Les deux rapporteurs chargés de contrôler les comptes de l'insoumis se sont également étonnés des tarifs élevés pratiqués par la société de communication Mediascop, possédée par la directrice de la communication de la campagne, Sophia Chikirou. 

Dans un courrier adressé au journal du soir, le quatrième de l'élection présidentielle "réfute fermement les déclarations laissant croire que nous aurions tenté de solliciter le remboursement de prestations fictives, dépourvues de finalité électorale, ou destinées à enrichir mon entourage". Cependant, Jean-Luc Mélenchon et La France insoumise n'ont fourni pour l'heure aucun élément matériel permettant de justifier les tarifs pratiqués par L'Ere du peuple et Mediascop.

"Aucune irrégularité"

Au total, sur un budget de 10 millions d'euros, la Commission nationale des comptes de campagne et des financements politiques (CNCCFP) a retoqué le remboursement de 434.939 euros de factures du candidat de La France insoumise pour la campagne présidentielle. À titre de comparaison, ce montant s'élève à 873.576 euros pour Marine Le Pen, sur un budget initial de 12 millions d'euros. 

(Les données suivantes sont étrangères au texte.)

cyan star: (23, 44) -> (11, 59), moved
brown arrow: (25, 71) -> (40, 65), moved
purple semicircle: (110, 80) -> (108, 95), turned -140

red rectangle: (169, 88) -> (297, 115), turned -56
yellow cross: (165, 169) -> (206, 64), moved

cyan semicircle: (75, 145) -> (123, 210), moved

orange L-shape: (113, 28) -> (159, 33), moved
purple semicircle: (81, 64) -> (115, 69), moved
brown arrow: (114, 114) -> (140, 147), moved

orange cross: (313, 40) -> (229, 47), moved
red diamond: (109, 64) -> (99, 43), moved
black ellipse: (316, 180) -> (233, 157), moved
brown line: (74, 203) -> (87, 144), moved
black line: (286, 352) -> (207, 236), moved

"Une dépense réformée n’est pas irrégulière, elle est simplement considérée par la Commission comme non électorale", fait valoir Jean-Luc Mélenchon sur son blog. "Il n’y a donc aucune irrégularité. En cas de doute sur la nature d’une dépense, elle recommande aux candidats de la déclarer quand même. (...) Les ‘dépenses réformées’ par la commission sont donc la conséquence de notre totale transparence avec elle (...)."

Des onze candidats à l'élection présidentielle de 2017, aucun n'a vu ses comptes de campagne approuvé "sans réserve" par la CNCCFP. Un bon point dont Olivier Besancenot, candidat en 2002 et 2007, reste le seul à pouvoir se prévaloir.